Kinematics and Energetics of Anna's Hummingbirds (Calypte anna) performing hovering flight in ground effect, ascending and descending vertical flight, and forward flight in an asymmetric flow
- Author(s): Kim, Erica J.
- Advisor(s): Dudley, Robert
- et al.
Hummingbirds are exceptional among vertebrates in their extreme flight capabilities. They are unique in their ability to not only sustain hovering flight, but also to fly backwards, dive at high speeds, and perform quick alternations in flight speed and body orientation. Such capabilities require hummingbirds to have large metabolic power reserve, mechanical power output, force production, and maneuverability. These features, along with the relative ease of working with hummingbirds in a laboratory setting, make them a particularly convenient model system to assess different aspects of flight mechanics.
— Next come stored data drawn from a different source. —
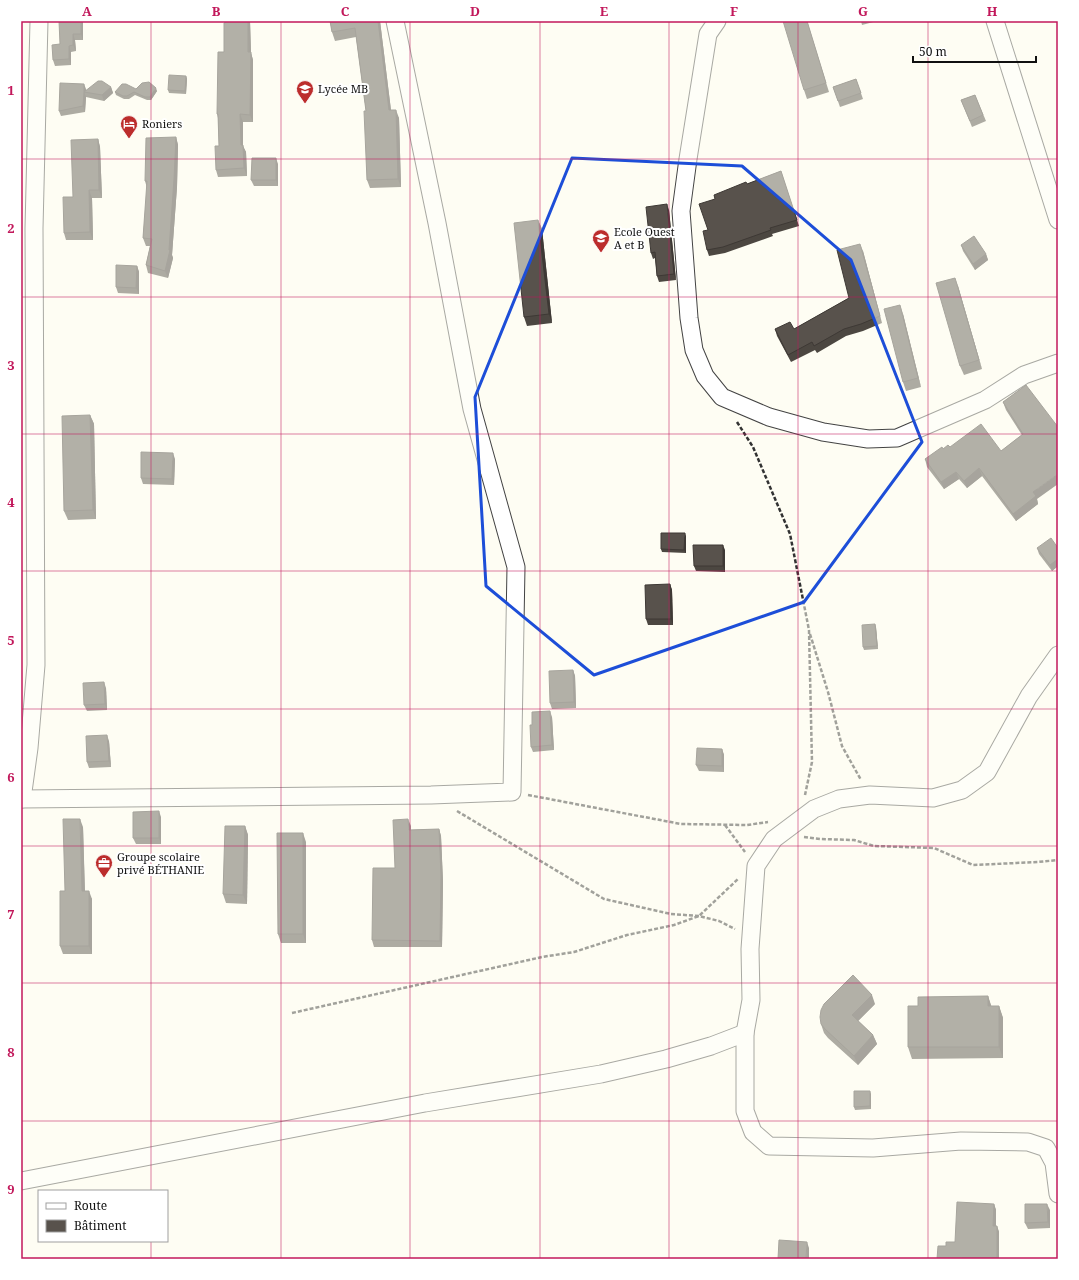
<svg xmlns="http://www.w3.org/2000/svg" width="1079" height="1280" viewBox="0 0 1079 1280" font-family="'Noto Serif',serif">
	<rect width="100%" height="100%" fill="#fefdf3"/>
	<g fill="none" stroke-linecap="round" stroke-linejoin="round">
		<!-- minor casing -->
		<g stroke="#434343" stroke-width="19">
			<g id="minor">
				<polyline points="717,21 708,34 688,159 681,211 689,318 694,350 705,376 722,397 769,417 823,432 868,439 897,438 985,400 1024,375 1058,363"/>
				<polyline points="995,21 1058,220"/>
				<polyline points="1058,655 1029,696 987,772 962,790 933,798 870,795 839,799 814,809 774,839 756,866 750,949 751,1000 745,1033 745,1111 753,1132 769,1146 873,1148 961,1141 1028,1142 1046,1148 1054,1163 1058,1194"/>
				<polyline points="21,799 431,795 512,792 516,567 472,409 437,223 395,21"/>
				<polyline points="22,799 29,748 36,665 34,228 39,21"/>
				<polyline points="21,1181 425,1103 601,1074 666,1059 711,1046 745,1033"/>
			</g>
		</g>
		<!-- path -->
		<g stroke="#323232" stroke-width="2.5" stroke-dasharray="4 2" stroke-linecap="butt">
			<polyline points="737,422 753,447 790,534 809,630 812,762 805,795"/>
			<polyline points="810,634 828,692 842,746 861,780"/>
			<polyline points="528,795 681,824 747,825 768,822"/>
			<polyline points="457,811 604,899 671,914 699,916 719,921 735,929"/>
			<polyline points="725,825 745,852"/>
			<polyline points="804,837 820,839 854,840 874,846 934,848 973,865 1038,862 1058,860"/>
			<polyline points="292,1013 542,957 574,952 627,935 674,925 699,916 738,879"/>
		</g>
		<!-- minor -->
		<use href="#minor" stroke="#fff" stroke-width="17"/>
	</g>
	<!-- wall -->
	<g fill="#4c4741">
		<polygon points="83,21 83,40 75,40 76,51 71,52 71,65 55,66 53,60 60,44"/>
		<polygon points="225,21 250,21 251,53 253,60 253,122 243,122 243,146 246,152 247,176 218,177 216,170 219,146 218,118 217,114 224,52"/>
		<polygon points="330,21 380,21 391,110 399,118 401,187 370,188 367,180 366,111 356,37 335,41 332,32"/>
		<polygon points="807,21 829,92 807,99 804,90"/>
		<polygon points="861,21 877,21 862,25"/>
		<polygon points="186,76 187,79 186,94 169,93 168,90"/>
		<polygon points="856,79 863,99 840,107 833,87"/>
		<polygon points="111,87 113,93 104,101 86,97 85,112 61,116 59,111 86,89 86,90"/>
		<polygon points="136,89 157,91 151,100 147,100 135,95 129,99 124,99 116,95 115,92"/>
		<polygon points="975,95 986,121 972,127 961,100"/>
		<polygon points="176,137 178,145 177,187 172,255 173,258 168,278 148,273 146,265 150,246 146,246 143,238 147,188 145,181"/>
		<polygon points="98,139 100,147 102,198 92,198 93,240 66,240 64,233 73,197"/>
		<polygon points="278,164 278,186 254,186 251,180"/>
		<polygon points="781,171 799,226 772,234 773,236 725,253 709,256 707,250 708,230 715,199 747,184"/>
		<polygon points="669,210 676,280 659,282 657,276 655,258 653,259 651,253"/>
		<polygon points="538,220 542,229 552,323 527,326 524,317"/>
		<polygon points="961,245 986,254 988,260 975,270 963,251"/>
		<polygon points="863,251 882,323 863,331 846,336 817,353 815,350 791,362 777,336 775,329 794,329 849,298"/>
		<polygon points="137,266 139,272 139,294 118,293 116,287"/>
		<polygon points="958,286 982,369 964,375 960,366"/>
		<polygon points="903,314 921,387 906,391 903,382"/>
		<polygon points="1026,385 1037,499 1038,504 1016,521 982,476 967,488 959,479 944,489 927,467 925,459 943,449 950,447 1001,451 1022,435 1006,410 1003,402"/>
		<polygon points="90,415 94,424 96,519 68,520 64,511"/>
		<polygon points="175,459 174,485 143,484 141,478"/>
		<polygon points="686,536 686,553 662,552 661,549"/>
		<polygon points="1037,548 1058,548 1058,566 1052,571 1039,554"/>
		<polygon points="725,550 725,572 696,571 694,566"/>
		<polygon points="670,584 672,590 673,625 648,625 646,619"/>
		<polygon points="875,624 876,627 878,649 864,650 863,647"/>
		<polygon points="573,670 575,676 576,708 552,709 550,703"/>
		<polygon points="106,688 107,710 87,711 84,705"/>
		<polygon points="552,717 554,750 533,752 531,747 532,725"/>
		<polygon points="109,741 111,767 89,768 87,762"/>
		<polygon points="722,749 724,755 724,772 699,771 696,765"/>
		<polygon points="161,817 161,844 136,844 133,838"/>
		<polygon points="245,826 248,835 247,904 226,903 223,894"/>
		<polygon points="411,826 411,830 439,829 441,836 443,882 442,947 374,947 372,940 395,868"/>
		<polygon points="83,827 85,891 92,899 92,954 63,954 60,946 65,891"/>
		<polygon points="306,842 306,943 281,943 278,934"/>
		<polygon points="988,996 991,1006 999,1006 1003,1018 1003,1058 912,1059 908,1047 918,1006"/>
		<polygon points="875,1004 858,1021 873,1035 877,1044 858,1065 828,1038 824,1033 821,1024"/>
		<polygon points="871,1094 871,1109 855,1110 854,1107"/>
		<polygon points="994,1204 996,1210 996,1226 997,1226 999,1232 999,1259 937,1259 946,1246 955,1242"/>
		<polygon points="1050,1210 1050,1228 1028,1229 1025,1223"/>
	</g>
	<!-- shaded-wall -->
	<g fill="#3e3935">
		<polygon points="81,21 83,21 83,40 81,34"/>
		<polygon points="248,21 250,21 251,53 253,60 253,122 250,115"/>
		<polygon points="378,21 380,21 392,119 389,110"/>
		<polygon points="73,34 75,40 76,51 73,45"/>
		<polygon points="69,46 71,52 71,65 69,59"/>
		<polygon points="186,76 187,79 186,94 185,91"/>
		<polygon points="84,84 86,89 86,92 84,92"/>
		<polygon points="111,87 113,93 104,101 102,95"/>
		<polygon points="156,88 157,91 151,100 150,97"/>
		<polygon points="84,92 86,97 85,112 83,106"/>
		<polygon points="396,110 399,118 401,187 398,179"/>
		<polygon points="240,114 243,122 243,146 246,152 247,176 244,168 241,145"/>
		<polygon points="176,137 178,145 177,187 172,255 173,258 168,278 165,271 169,250"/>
		<polygon points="98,139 100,147 102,198 99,190"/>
		<polygon points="276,158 278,164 278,186 276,180"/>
		<polygon points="89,190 92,198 93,240 90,232"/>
		<polygon points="667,204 669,210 676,280 674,274"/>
		<polygon points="538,220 542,229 552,323 549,314"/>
		<polygon points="860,244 863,251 882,323 880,316"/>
		<polygon points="986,254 988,260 975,270 973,264"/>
		<polygon points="137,266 139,272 139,294 136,288"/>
		<polygon points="955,278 958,286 982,369 979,360"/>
		<polygon points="900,305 903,314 921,387 918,378"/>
		<polygon points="90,415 94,424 96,519 93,510"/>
		<polygon points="173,453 175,459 174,485 172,479"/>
		<polygon points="979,468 982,476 967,488 964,481"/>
		<polygon points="956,472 959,479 944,489 941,482"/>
		<polygon points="1058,474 1058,484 1037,499 1038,504 1016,521 1013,514 1033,492"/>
		<polygon points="685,533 686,536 686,553 684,550"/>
		<polygon points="723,545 725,550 725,572 723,566"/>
		<polygon points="1058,559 1058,566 1052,571 1050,565"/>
		<polygon points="670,584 672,590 673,625 671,619"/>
		<polygon points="875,624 876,627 878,649 877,646"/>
		<polygon points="573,670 575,676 576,708 574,702"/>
		<polygon points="104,682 106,688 107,710 105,704"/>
		<polygon points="550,711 552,717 554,750 552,745"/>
		<polygon points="107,735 109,741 111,767 109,761"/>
		<polygon points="722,749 724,755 724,772 722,766"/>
		<polygon points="159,811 161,817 161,844 159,838"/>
		<polygon points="80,819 83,827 85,899 82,891"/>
		<polygon points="408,819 411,826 411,837 409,830"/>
		<polygon points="245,826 248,835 247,904 243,895"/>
		<polygon points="439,829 441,836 443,882 442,947 440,941"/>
		<polygon points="303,833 306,842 306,943 303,934"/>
		<polygon points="89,891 92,899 92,954 89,946"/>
		<polygon points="872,995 875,1004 855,1024 852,1015"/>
		<polygon points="988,996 992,1008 988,1006"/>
		<polygon points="999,1006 1003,1018 1003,1058 999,1047"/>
		<polygon points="873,1035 877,1044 858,1065 854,1056"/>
		<polygon points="870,1091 871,1094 871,1109 870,1106"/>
		<polygon points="994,1204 996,1210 996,1232 993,1226"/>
		<polygon points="1047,1204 1050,1210 1050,1228 1048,1222"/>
		<polygon points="997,1226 999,1232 999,1259 997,1259"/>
		<polygon points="807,1242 809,1248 809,1259 806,1259"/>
	</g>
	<!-- building -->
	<g fill="#58524c" stroke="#3e3935">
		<polygon points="59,21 81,21 81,34 73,34 73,45 69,46 69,59 53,60 52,45 60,44"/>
		<polygon points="225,21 248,21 248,52 251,52 250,115 240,114 241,145 243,145 244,168 216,170 215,146 219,146 218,114 217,114 218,52 224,52 224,23 225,23"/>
		<polygon points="330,21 378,21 389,110 396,110 398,179 367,180 364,111 366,111 355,28 332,32"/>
		<polygon points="783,21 807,21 826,83 804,90"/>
		<polygon points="169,75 186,76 185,91 168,90"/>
		<polygon points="856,79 861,93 838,101 833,87"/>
		<polygon points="98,81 102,81 111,87 102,95 84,92 83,106 59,111 60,83 84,84 84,92"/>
		<polygon points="149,82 156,88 150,97 145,97 134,92 127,96 123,96 115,92 122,84 126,84 136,89 142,83"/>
		<polygon points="975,95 983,115 970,121 961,100"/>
		<polygon points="176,137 174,179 169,250 170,250 165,271 146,265 152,239 143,238 147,181 145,181 146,138"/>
		<polygon points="98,139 99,190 89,190 90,232 64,233 63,197 73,197 71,140"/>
		<polygon points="252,158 276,158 276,180 251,180"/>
		<polygon points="781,171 797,220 770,228 771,230 723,247 707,250 703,231 708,230 699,204 715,199 714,195 746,182 747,184"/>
		<polygon points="667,204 674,274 657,276 655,252 651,253 646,207"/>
		<polygon points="538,220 549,314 524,317 514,223"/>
		<polygon points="974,236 986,254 973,264 961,245"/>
		<polygon points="860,244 880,316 861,324 844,329 814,346 812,342 788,355 775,329 790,322 794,329 849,298 837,250"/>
		<polygon points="116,265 137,266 136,288 116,287"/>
		<polygon points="955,278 979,360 960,366 936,283"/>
		<polygon points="900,305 918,378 903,382 884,309"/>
		<polygon points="1026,385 1058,427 1058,474 1033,492 1036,496 1013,514 979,468 964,481 956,472 941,482 925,459 942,447 943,449 948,445 950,447 981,424 1001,451 1023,434 1003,402"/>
		<polygon points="90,415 93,510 64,511 62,416"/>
		<polygon points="141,452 173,453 172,479 141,478"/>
		<polygon points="661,533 685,533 684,550 661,549"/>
		<polygon points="1051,538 1058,548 1058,559 1050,565 1037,548"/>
		<polygon points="693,545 723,545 723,566 694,566"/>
		<polygon points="670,584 671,619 646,619 645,585"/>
		<polygon points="875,624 877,646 863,647 862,625"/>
		<polygon points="573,670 574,702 550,703 549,671"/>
		<polygon points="104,682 105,704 84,705 83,683"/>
		<polygon points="550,711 552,745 531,747 530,725 532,725 532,712"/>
		<polygon points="107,735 109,761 87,762 86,736"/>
		<polygon points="697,748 722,749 722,766 696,765"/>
		<polygon points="159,811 159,838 133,838 133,812"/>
		<polygon points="63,819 80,819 82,891 89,891 89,946 60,946 60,891 65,891"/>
		<polygon points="408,819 409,830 439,829 441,875 440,941 372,940 373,868 395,868 393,820"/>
		<polygon points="225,826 245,826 243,895 223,894"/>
		<polygon points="277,833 303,833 303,934 278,934"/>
		<polygon points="853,975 872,995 852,1015 873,1035 854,1056 825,1029 821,1024 820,1017 821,1010 824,1004"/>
		<polygon points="988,996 988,1006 999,1006 999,1047 908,1047 908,1006 918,1006 918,997"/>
		<polygon points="854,1091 870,1091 870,1106 854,1107"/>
		<polygon points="957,1202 994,1204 993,1226 997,1226 997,1258 962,1258 962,1259 937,1259 938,1246 946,1246 946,1242 955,1242"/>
		<polygon points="1025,1204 1047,1204 1048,1222 1025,1223"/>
		<polygon points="779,1240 807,1242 806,1259 778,1259"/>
	</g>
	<!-- marked area -->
	<path d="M0 0H1079V1280H0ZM572 158 742 166 851 260 922 442 804 602 594 675 486 586 475 397Z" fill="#fefdf3" fill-opacity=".55" fill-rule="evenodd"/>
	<path fill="none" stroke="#1d4ed8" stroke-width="3" stroke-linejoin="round" d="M572 158 742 166 851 260 922 442 804 602 594 675 486 586 475 397Z"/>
	<!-- grid -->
	<path fill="none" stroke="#c2185b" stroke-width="1" stroke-opacity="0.55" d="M151 21V1191M281 21V1259M410 21V1259M540 21V1259M669 21V1259M798 21V1259M928 21V1259M21 159H1058M21 297H1058M21 434H1058M21 571H1058M21 709H1058M21 846H1058M21 983H1058M21 1121H1058M151 1241V1259"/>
	<!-- icons -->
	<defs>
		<g id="school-pin" transform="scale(0.9)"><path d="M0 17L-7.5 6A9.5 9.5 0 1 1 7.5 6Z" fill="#bc2d2c" stroke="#fff"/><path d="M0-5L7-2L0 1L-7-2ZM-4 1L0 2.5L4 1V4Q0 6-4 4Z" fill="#fff"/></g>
		<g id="hotel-pin" transform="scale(0.9)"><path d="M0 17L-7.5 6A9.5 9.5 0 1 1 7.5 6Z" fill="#bc2d2c" stroke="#fff"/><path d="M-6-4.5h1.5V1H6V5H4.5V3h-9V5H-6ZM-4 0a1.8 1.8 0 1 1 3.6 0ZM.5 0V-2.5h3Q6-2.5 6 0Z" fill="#fff"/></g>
		<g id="office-pin" transform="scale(0.9)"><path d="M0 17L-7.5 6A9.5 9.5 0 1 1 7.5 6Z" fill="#bc2d2c" stroke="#fff"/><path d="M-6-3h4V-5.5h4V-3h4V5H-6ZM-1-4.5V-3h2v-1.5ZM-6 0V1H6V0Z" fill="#fff"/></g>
	</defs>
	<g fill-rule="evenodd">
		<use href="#school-pin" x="305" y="89"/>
		<use href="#hotel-pin" x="129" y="124"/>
		<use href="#school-pin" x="601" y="238"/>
		<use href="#office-pin" x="104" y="863"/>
	</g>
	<g text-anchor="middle" stroke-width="4" stroke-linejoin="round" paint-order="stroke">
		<!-- poi labels -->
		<g font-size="11" fill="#101010" stroke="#fff" text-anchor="start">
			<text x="318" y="93">Lycée MB</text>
			<text x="142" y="128">Roniers</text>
			<text x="614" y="236">Ecole Ouest<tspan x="614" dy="13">A et B</tspan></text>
			<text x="117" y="861">Groupe scolaire<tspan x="117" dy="13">privé BÉTHANIE</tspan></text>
		</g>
	</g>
	<!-- border -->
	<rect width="1079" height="1280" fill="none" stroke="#ffffff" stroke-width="44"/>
	<!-- legend -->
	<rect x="38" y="1190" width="130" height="52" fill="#ffffff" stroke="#9f9f9f"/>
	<rect x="46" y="1203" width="20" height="6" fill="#ffffff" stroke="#9f9f9f"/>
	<text x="74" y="1210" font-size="12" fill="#101010">Route</text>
	<rect x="46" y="1220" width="20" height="12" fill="#58524c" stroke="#9f9f9f"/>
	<text x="74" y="1230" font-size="12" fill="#101010">Bâtiment</text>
	<!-- scale -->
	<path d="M913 56v6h123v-6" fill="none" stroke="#101010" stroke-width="2"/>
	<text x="919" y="56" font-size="12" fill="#101010" stroke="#ffffff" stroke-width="3" paint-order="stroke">50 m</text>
	<rect x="22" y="22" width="1035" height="1236" fill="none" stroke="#c2185b" stroke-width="1.5"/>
	<g font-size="13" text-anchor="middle" font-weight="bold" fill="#c2185b">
		<text x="87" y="16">A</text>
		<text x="216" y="16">B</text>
		<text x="345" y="16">C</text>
		<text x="475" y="16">D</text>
		<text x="604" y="16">E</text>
		<text x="734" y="16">F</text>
		<text x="863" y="16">G</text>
		<text x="992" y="16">H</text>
		<text x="11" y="95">1</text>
		<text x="11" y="233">2</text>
		<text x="11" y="370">3</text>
		<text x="11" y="507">4</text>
		<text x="11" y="645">5</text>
		<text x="11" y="782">6</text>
		<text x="11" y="919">7</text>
		<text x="11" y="1057">8</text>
		<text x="11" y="1194">9</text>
	</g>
</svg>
Hence, this thesis is broadly on the flight performance of Anna's hummingbirds (Calypte anna) (seen in the above figure), a hummingbird species found year-round on the University of California, Berkeley campus, with each chapter focusing on a different flight mode: hovering flight in ground effect (chapter 1), vertically ascending steady flight (chapter 2), vertically descending steady flight (chapter 3), and forward flight in an asymmetric flow (chapter 4). The overall goal of each chapter is to gain a greater understanding of the aforementioned flight modes (e.g. what are the kinematic correlates of each flight mode, or what are the limits that constrain such a flight mode), all of which have not been previously analyzed in any detail.